Regular, small touch points are the way to go

Smaller sessions give you more scope to insert career education into underutilised time in the timetable.

I had a conversation recently with a Principal who was excited about their new career program – students were going to receive career education for one semester in Year 10, and they would have around 40 minutes a week for this content. All up, this would give them about 13 hours in total.

This amount of time spent on career education is actually pretty close to the average – a report compiled for the Victorian Government a few years back found that the median school provides around 2 hours of career education per student per year, and the vast majority of this (82%) takes place in Year 10 to 12.

Overall, Australian students spend around 1000 hours per year in the classroom, so two hours of career education equates to 0.2% of all time spent learning.

Two hours of career education is around 0.2% of all time spent learning…

I’m just going to leave that there – sure, it’s not in the curriculum, but I would argue that career education is pretty relevant to preparing young people for their lives (which is, after all, the whole point of education).

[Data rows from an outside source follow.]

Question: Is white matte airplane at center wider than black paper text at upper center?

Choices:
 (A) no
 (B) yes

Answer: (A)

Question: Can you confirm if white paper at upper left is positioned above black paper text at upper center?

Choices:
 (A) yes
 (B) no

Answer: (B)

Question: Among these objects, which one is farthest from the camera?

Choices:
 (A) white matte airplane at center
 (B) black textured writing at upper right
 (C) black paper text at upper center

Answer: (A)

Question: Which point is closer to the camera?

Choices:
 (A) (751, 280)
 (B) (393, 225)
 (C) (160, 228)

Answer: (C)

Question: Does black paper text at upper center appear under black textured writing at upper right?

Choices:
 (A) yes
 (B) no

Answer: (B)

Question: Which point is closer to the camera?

Putting aside how I feel about the amount of career education we provide to students, let’s talk for a minute about the impact of loading the vast majority of career education into one block unit quite late in the school journey.

By this point (Year 10 – around 15 years old) a good number of students will either have found part time work, or participated in some way in the work force through work experience or volunteering. They may already have a resume, and they may have experience with an interview process. They may also have to have gone through an induction process, learnt about OH&S, and managed their pay and tax obligations.

But we don’t have to deliver career education in this format – we can be innovative.

Here’s where regular, frequent, and small learning moments come in

 

Of course, I would love to see career-related learning embedded within the curriculum, but the fact that it’s not part of the official syllabus (aside from those few moments in Year 9 and 10) gives us room to be creative.

Let’s play within the bounds of a teenagers attention span, and deliver career education in short, 10 minute blocks throughout their whole educational journey instead. Let them build competency over time, and give them space to have developmentally-appropriate conversations with their teachers and families.

We designed Ponder this way, and what we’ve found is that teachers are well able to handle the conversations in this space of time across year levels.

Generally, teachers take around 5 minutes to deliver the content, then another 10 minutes for conversations (although these sometimes spill over into the next session), which means that if a student was participating in a Ponder unit each week for 6 years of high school, they would have access to around 10 hours of career education each year, or 60 hours over their entire secondary school experience.

That’s five times as much career education as they would have had with the traditional model, and it’s not been concentrated towards the end of their schooling experience.

We need to do more research to understand the longer term implications of this method of delivering career ed, but feedback we’ve received so far from schools is that when they use the Ponder Program they’ve seen an increase in the number of students applying for work experience and asking for meetings with the Careers Advisor, and they’ve also noticed that students are thinking about their careers earlier than they were before.

It’s possible that using this method can help us break through some of the issues related to block delivery of career education, and I’m excited to see where it goes.